In this unprecedented time of ordeal, K. will not be publishing an issue this week. Given the events unfolding in Israel and the emotions they stir within us it does not seem possible to continue as usual. K. typically examines the fate of European Jews so that the issue of the diaspora’s relationship with the State of Israel is naturally one of its acute themes. This focus is evidenced by recent contributions published, notably those aimed at deconstructing the improper use of the term “apartheid” in the current criticism of Israeli policy. However, it is not insignificant to note its appearance in the very discourse of Hamas to justify their massacre of Jews.
For now, it’s the news that requires our attention. The Hamas attack on Israel has shaken the Jewish world and one can anticipate that it will have a lasting impact. As for how exactly no one can say at this moment when shock and pain dominate.
One thing at least appears clear, not because it is a “revelation,” but simply because it exposes what should have been common knowledge long ago.
It would take a great deal of bad faith, blindness and/or anti-Jewish conviction to refuse to admit that Hamas is not a governing party nor even a political movement but a criminal organization whose sole purpose is to spread terror and death. Since international opinion is always supplied with such bias this is the image this group has presented since they took power in Gaza in 2007—one of the heroic representatives of the “latest” version of decolonization fighters combining extreme poverty, worn-out knives, and assault rifles. This status is enough to place them on the side of good which sometimes goes astray but always benefits from the sanctification of the oppressed. A pitiful representation of the floundering left that current events expose to the ignominy it deserves. Hamas is nothing but a fundamentalist, fascist, murderous group that makes crimes against civilians its mantra and a point of pride. A group that for long hours had a free hand in southern Israel where, seized by a passion for extermination, they massacred as many Jews as they could.
We can certainly expect that the anti-Zionists of yesterday, today, and tomorrow will not be discouraged or disillusioned by so little. From the very first hours of the attack, there was already talk of that famous “asymmetry” that is used as a matter of course to show who the real victim is, however bloodthirsty and enraged Hamas may be. The fact that they have all the traits of the dominated should be enough to accredit them without having to see what they really want or especially what they are capable of doing when they have the force of arms at their disposal. They indeed used this said force during those endless hours of slaughter targeting civilians, men, children, women, and the elderly alike. And, as we write, that’s the power they still wield. So much so that the inverted narrative of the brave and frail David fighting a Jewish Goliath, however well twisted it may be in people’s minds, is severely undermined by the unbearable images that follow one another—those of civilians executed at point-blank range and whose bodies lie in the streets, those of bloodied young women dragged by their hair and displayed as trophies in Gaza, and others still. But it took more than that to make the extreme left’s fetish antiphon give way—the French NPA [Nouveau Parti Anticapitaliste] eager to “speak well,” seized the opportunity to express its “support for the Palestinians and the means of struggle they have chosen to resist.” Within a few hours the major European television networks changed the focus of their coverage to “Israel’s war on Gaza.”

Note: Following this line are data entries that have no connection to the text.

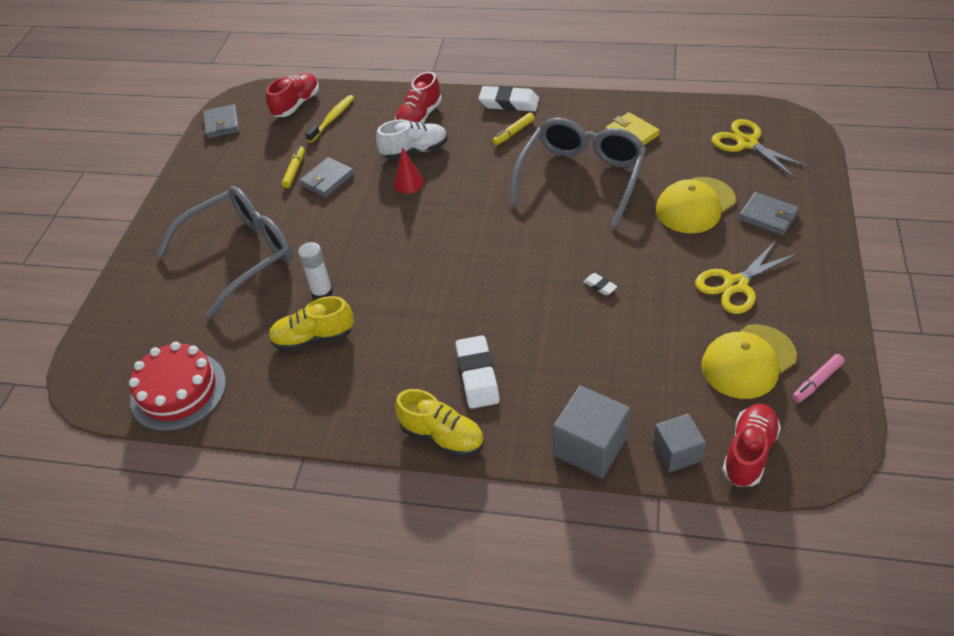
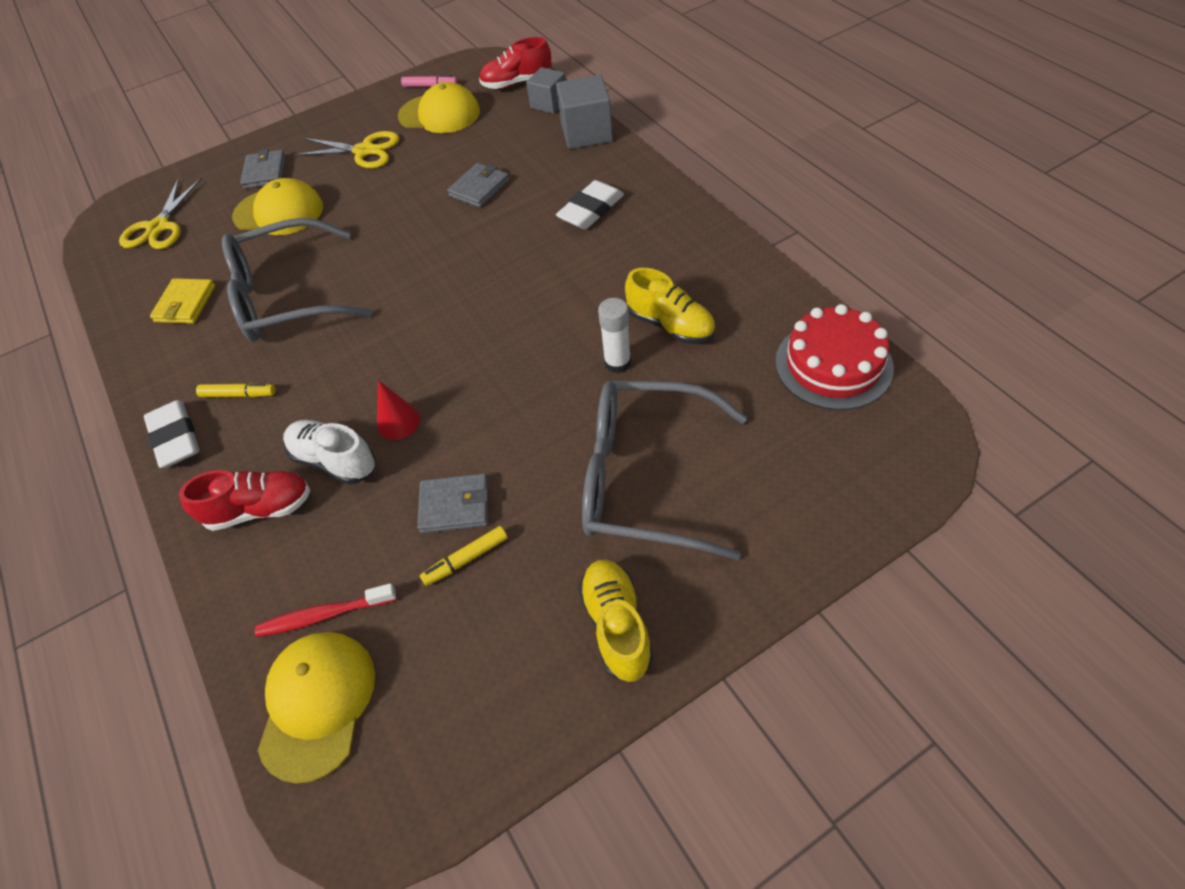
camera: 130 degrees left, 5 degrees up
grey wallet [203,104,240,138] -> grey wallet moved to [447,163,509,208]
red shoe [266,73,319,117] -> yellow cap [258,632,375,784]
yellow toothbrush [305,95,354,143] -> red toothbrush [255,583,397,637]
yellow shoe [395,389,484,457] -> yellow shoe moved to [578,559,653,682]
white eraser [583,273,618,295] -> none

Is this the slope’s direction in the days or weeks to come? That’s what we fear. It is almost certain that the longer Israel’s response to the Hamas attack continues the more world opinion will forget the atrocities committed or even excuse them by invoking the absurd image of a fighter armed only with chains, or that of the young David defying the giant. Poor David. It is likely that the insult inflicted on the Jewish people by comparing their murderers to their greatest king from whose lineage the Messiah is supposed to be born will trouble no one. Meanwhile, we at the K. editorial office like the entire Jewish world count our sleepless nights filled with anxiety for loved ones or loved ones of loved ones living in Israel and fear for young men and women who will have to go to war again and a deep sense of attachment to this state in which we do not live but which we hold dear above all else.